Implicit regularization for deep neural networks driven by an Ornstein-Uhlenbeck like process
Guy Blanc, Neha Gupta, Gregory Valiant, Paul Valiant
TL;DR
This work analyzes SGD with independent label noise trained to minimize an ℓ2 loss and characterizes the zero-training-error fixed points via an implicit regularizer reg(θ) = (1/n)∑i ||∇θ h(x_i, θ)||^2. It shows that a zero-error θ* is stable if reg has zero gradient in all directions that preserve zero error, and unstable (strongly repellent) otherwise, with the dynamics behaving like an Ornstein-Uhlenbeck process in parameter directions. The authors demonstrate the framework in three settings—matrix sensing, 1D two-layer ReLU nets, and two-layer sigmoid nets on a single datapoint—where the implicit regularization drives models toward ground-truth, simple piecewise-linear interpolations, or sparse representations, respectively. The results provide a unified explanation for why noisy SGD tends to yield simpler, more generalizable models and point to broader implications for algorithm design and theoretical understanding of deep learning generalization.
Abstract
We consider networks, trained via stochastic gradient descent to minimize $\ell_2$ loss, with the training labels perturbed by independent noise at each iteration.
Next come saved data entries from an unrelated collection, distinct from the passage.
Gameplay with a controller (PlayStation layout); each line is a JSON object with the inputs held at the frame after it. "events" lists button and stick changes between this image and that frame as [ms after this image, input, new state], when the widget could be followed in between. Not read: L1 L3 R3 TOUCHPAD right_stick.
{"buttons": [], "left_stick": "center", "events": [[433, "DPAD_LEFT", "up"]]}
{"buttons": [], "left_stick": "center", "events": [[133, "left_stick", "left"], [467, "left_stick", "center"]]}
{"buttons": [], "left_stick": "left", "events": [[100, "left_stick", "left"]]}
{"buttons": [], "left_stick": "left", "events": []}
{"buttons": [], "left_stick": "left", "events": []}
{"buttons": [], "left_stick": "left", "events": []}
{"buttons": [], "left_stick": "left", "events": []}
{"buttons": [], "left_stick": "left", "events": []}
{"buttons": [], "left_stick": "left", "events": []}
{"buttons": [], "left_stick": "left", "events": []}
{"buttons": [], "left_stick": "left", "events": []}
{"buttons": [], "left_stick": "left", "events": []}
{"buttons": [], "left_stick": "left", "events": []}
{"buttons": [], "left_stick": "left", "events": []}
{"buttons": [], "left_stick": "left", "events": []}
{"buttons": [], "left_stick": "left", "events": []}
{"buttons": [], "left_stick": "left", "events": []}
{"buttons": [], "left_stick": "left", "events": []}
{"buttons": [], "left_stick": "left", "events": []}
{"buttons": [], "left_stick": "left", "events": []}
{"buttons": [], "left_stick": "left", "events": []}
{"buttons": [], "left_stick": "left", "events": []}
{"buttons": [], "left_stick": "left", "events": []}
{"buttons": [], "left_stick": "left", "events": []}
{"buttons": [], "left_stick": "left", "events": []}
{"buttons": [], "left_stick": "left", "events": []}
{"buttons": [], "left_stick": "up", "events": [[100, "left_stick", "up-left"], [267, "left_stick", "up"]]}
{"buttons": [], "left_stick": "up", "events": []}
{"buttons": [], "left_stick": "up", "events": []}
We characterize the behavior of the training dynamics near any parameter vector that achieves zero training error, in terms of an implicit regularization term corresponding to the sum over the data points, of the squared $\ell_2$ norm of the gradient of the model with respect to the parameter vector, evaluated at each data point. This holds for networks of any connectivity, width, depth, and choice of activation function. We interpret this implicit regularization term for three simple settings: matrix sensing, two layer ReLU networks trained on one-dimensional data, and two layer networks with sigmoid activations trained on a single datapoint. For these settings, we show why this new and general implicit regularization effect drives the networks towards "simple" models.